Al bar el nombre le sienta perfectamente. “Harmony” es armonioso: cada vez que alguien abría la puerta una ráfaga fría se entremezclaba con el olor que despedían las medialunas de manteca y de grasa que estaban apoyadas sobre el mostrador. Los clientes solamente se molestaban entre ellos para pedirse los rubros aislados de los diarios despedazados. La música funcional era relajante. La que no estaba relajada era Laura, que cada dos por tres mutilaba furiosamente el aire con la cucharita. Me contó que a Luqui lo habían expulsado de natación porque, a diferencia del resto de los chicos del grupo, no había aprendido a flotar y usaba las cabezas de los compañeritos para mantenerse en la superficie, y  que también hacía tres días que lo habían inscripto en unas prácticas de básquet en el mismo polideportivo. También me habló de su crisis personal; quiere volver a retomar sus estudios pero no sabe como alternarlos con las tareas de la casa, el nene y los viajes de Franco. Volví a mirar el reloj cuando los temas se habían agotado, y cuando Laura ya no tenía ni un solo cristal de azúcar en el platito de café para pegarse en la yema del dedo índice.

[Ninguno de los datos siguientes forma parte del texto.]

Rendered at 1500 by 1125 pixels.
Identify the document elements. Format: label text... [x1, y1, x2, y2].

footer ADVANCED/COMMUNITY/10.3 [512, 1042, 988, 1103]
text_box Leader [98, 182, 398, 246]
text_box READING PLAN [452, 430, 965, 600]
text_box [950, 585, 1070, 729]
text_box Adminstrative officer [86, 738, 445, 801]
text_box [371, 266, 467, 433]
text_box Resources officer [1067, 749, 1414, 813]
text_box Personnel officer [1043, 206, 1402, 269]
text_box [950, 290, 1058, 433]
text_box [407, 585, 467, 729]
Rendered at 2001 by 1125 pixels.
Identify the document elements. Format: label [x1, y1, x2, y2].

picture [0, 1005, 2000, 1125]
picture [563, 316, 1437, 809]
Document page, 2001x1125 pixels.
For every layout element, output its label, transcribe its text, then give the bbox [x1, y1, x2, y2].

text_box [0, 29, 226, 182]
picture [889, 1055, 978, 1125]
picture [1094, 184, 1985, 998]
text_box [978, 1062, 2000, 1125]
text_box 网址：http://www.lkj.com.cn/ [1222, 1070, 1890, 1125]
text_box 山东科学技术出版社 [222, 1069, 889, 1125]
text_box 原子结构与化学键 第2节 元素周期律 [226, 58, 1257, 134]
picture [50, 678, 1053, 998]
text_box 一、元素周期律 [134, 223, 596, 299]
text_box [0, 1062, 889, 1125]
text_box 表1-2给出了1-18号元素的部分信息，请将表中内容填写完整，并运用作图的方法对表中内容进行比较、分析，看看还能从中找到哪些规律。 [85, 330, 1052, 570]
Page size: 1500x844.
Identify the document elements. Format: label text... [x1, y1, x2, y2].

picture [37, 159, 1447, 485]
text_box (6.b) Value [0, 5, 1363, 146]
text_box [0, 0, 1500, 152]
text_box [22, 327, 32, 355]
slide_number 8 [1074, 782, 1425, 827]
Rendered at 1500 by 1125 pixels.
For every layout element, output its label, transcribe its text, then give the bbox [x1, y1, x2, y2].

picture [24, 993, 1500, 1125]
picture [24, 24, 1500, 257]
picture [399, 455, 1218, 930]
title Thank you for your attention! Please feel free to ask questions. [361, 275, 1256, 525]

Era enfermizo verla. Parecía una rata nerviosa; demostraba su malestar mordisqueándolos con las paletas. La acompañé hasta el auto, la hice soltar los sobres de azúcar que se había robado, y nos despedimos. Subí los nueve pisos por escalera. En el pasillo me encontré con Sofía que estaba tocando la puerta de mi departamento. Pasó al living y le ofrecí gaseosa y Titas. Me convenció de mirar una película. Se sentó en el suelo con las piernas cruzadas y leyó en silencio, durante más de diez minutos, las sinopsis del reverso de las cajitas. Del montón terminó eligiendo un drama; El niño pez. No hablamos durante toda la película. Faltando poco para el final me robó el control y la detuvo con el botón de pausa. No me había dado cuenta que lloraba hasta que giré la cabeza. La abracé. Fue peor; lloraba a cántaros. Su pregunta me incomodó y me tomó por sorpresa:
  -¿Te puedo contar un secreto?
No me miraba; estaba avergonzada por algo. Antes que le dijera que sí, que me podía contar cualquier cosa, unos gritos que repetían su nombre llegaban del pasillo. Era su abuela. Se limpió los ojos y se fue corriendo sin ver el final de la película.